*Required task*
Continue the document section on random-feature ensembles versus single wide models, starting right after its last sentence.

*Document section*
----
That is, under the same parameter budget, the difference between the ensemble and the single large model vanishes as the single-member width \(D\) increases.

Key Designs 4: The Essence of Ensemble Variance (Sec 3.3)

The ensemble predictive variance equals the expected squared difference between the finite-width and infinite-width model predictions:

\[\mathbb{V}_{\mathcal{W}}[h_{\mathcal{W}}^{(LN)}(x^*)] = \mathbb{E}_{\mathcal{W}}[(h_{\mathcal{W}}^{(LN)}(x^*) - h_\infty^{(LN)}(x^*))^2]\]
  • Under Gaussian features: Variance \(= r_\perp^2 \cdot \frac{\|h_\infty^{(LN)}\|_k^2}{D-N-1}\), where \(r_\perp^2\) is exactly the GP posterior variance, which admits a Bayesian interpretation.
  • Under general features: The variance depends on the complex joint expectation of \(W\) and \(w_\perp\), which is not equal to a scalar multiple of the GP posterior variance—meaning the ensemble variance does not possess the traditional meaning of uncertainty.

Key Designs 5: Smooth Transition of Small Ridge Regularization (Theorem 3)

When a small ridge parameter \(\lambda > 0\) is added, the difference between the infinite ensemble and the infinite-width single model is Lipschitz continuous with respect to \(\lambda\):

\[|\bar{h}_{\infty,\lambda}^{(RR)}(x^*) - h_{\infty,\lambda}^{(RR)}(x^*)| \leq C \cdot \lambda\]

The constant \(C\) is independent of the test point \(x^*\) (on a compact space), ensuring the conclusion still approximately holds when using small regularization in practice.

Key Experimental Results

Main Results

Experimental Setup Data Results
RF Ensemble vs Infinite-Width RF (Fig 1) Synthetic data, N=6 No perceptible difference between predictions of M=10000 ensemble and the infinite-width model
Overparameterization vs Underparameterization (Fig 2 Left) California Housing, N=12, softplus When D>N, the difference between ensemble and large model drops sharply (hockey-stick shape)
Neural Network Ensemble (Fig 2 Right) California Housing, N=12000, ReLU Neural networks also exhibit a similar hockey-stick pattern
Comparison Under Equal Parameter Budget (Fig 3 Left) RF, N=12, ReLU, D=200/member Generalization errors of ensemble and single model are almost identical as total parameters vary
NN Under Equal Parameter Budget (Fig 3 Right) 3-layer MLP, N=12000, width=256 Generalization performance of deep ensembles and larger single models are almost identical

Uncertainty Quantification Experiments (Fig 4)

Variance Type N=6, D=200, ReLU Conclusion
RF Ensemble Variance Spatially non-uniform distribution Correlated with model capacity sensitivity
GP Posterior Variance Classically larger away from data points Reflects uncertainty of data coverage
Difference Between Both Significantly different Ensemble variance ≠ Bayesian uncertainty

Smoothness Experiment of Small Ridge (Fig 5)

California Housing, N=12, D=200, ReLU: The ensemble-to-single-model difference grows linearly with \(\lambda\), and all 500 test points exhibit good Lipschitz continuity, validating Theorem 3.
----
Stored entries:
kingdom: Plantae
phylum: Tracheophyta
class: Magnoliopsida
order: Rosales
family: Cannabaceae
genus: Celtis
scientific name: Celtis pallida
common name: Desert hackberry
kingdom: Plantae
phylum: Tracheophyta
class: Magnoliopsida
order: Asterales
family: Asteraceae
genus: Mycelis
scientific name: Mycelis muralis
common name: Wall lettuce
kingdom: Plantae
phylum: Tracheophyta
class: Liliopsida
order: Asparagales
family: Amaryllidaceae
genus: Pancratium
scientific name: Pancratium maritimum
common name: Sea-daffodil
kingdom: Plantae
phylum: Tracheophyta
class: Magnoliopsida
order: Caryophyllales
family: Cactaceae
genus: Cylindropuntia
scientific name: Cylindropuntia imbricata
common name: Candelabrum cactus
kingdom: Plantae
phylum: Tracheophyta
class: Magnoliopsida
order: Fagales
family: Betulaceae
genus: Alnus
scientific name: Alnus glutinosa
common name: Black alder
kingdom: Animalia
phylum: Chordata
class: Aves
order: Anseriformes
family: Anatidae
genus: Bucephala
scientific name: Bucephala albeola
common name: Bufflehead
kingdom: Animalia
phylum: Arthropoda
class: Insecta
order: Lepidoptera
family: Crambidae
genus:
----
*Written answer*
Highlights & Insights

  1. Strong Equivalence under the Weakest Assumption: Proving the ensemble-large model equivalence requires only sub-exponential conditions, relying neither on Gaussian assumptions nor asymptotic analysis, greatly expanding the theoretical scope.
  2. Precisely Revealing the Nature of Ensemble Variance: The variance measures the "expected effect of increasing capacity" rather than uncertainty—providing the first theoretical explanation for the empirical findings in Abe et al. (2022b).
  3. The Double-Edged Sword of Gaussianity: Under Gaussian features, the ensemble variance is exactly equal to the GP posterior variance, creating the illusion of "effective" uncertainty quantification; this connection breaks once the Gaussian assumption is discarded.
  4. Dual Guarantees with Non-Asymptotic and Asymptotic Analysis: Theorem 2 provides high-probability bounds under finite parameters, while Theorem 1 covers the asymptotic limit.
  5. Clear Contrast between Underparameterization and Overparameterization: The width controls the implicit ridge parameter in the underparameterized regime, but has no effect on ensemble predictions in the overparameterized regime—this transition is intuitively illustrated by the hockey-stick shape.

Limitations & Future Work

  1. RF Models vs. Real Neural Networks: RFs only train the last layer without feature learning, failing to fully explain NN behaviors (although experiments show similar trends).
  2. Regression-Only Tasks: The theoretical analysis is limited to regression settings; generalization to classification tasks remains unclear.
  3. Technical Limitations of ReLU: ReLU does not satisfy the full-rank assumption (requiring smooth approximations like softplus), so rigorous conclusions must be obtained indirectly through limit arguments.
  4. The Practical Value of Ensembles Is Not Entirely Refuted: The paper does not deny that ensembles are useful in practice (e.g., parallel training, hyperparameter search); it merely points out that their advantages can be replicated by a larger single model.
  5. Precise Bounds for Ridge Regularization: Theorem 3 provides Lipschitz continuity but does not give an explicit constant; how large a \(\lambda\) causes the equivalence to break down in practice still requires a case-by-case analysis.
  • Deep Ensembles Work, But Are They Necessary? (Abe et al., NeurIPS 2022): The main empirical motivation for this study, which found that ensemble variance is strongly correlated with capacity sensitivity.
  • Jacot et al. (2020): Analyzed ensemble variance under Gaussian RFs; this work significantly relaxes its assumptions.
  • Adlam & Pennington (2020): High-dimensional asymptotic analysis of overparameterized RFs, relying on Gaussian universality.
  • Ruben et al. (2024): Concurrent work that also found no advantage for RF ensembles, though using optimal ridge tuning and Gaussian assumptions.
  • Neal (1996), Williams (1996): Classical connection between infinitely wide NNs and GPs; this paper distinguishes ensembles from GPs based on this foundation.

Rating

  • Novelty: ⭐⭐⭐⭐ — Unifies the ensemble-single model equivalence theory under the weakest assumptions, revealing the non-uncertainty nature of ensemble variance.
  • Experimental Thoroughness: ⭐⭐⭐⭐ — Mutually validating RF and NN experiments across multiple activation functions and datasets, though lacking large-scale NN experiments.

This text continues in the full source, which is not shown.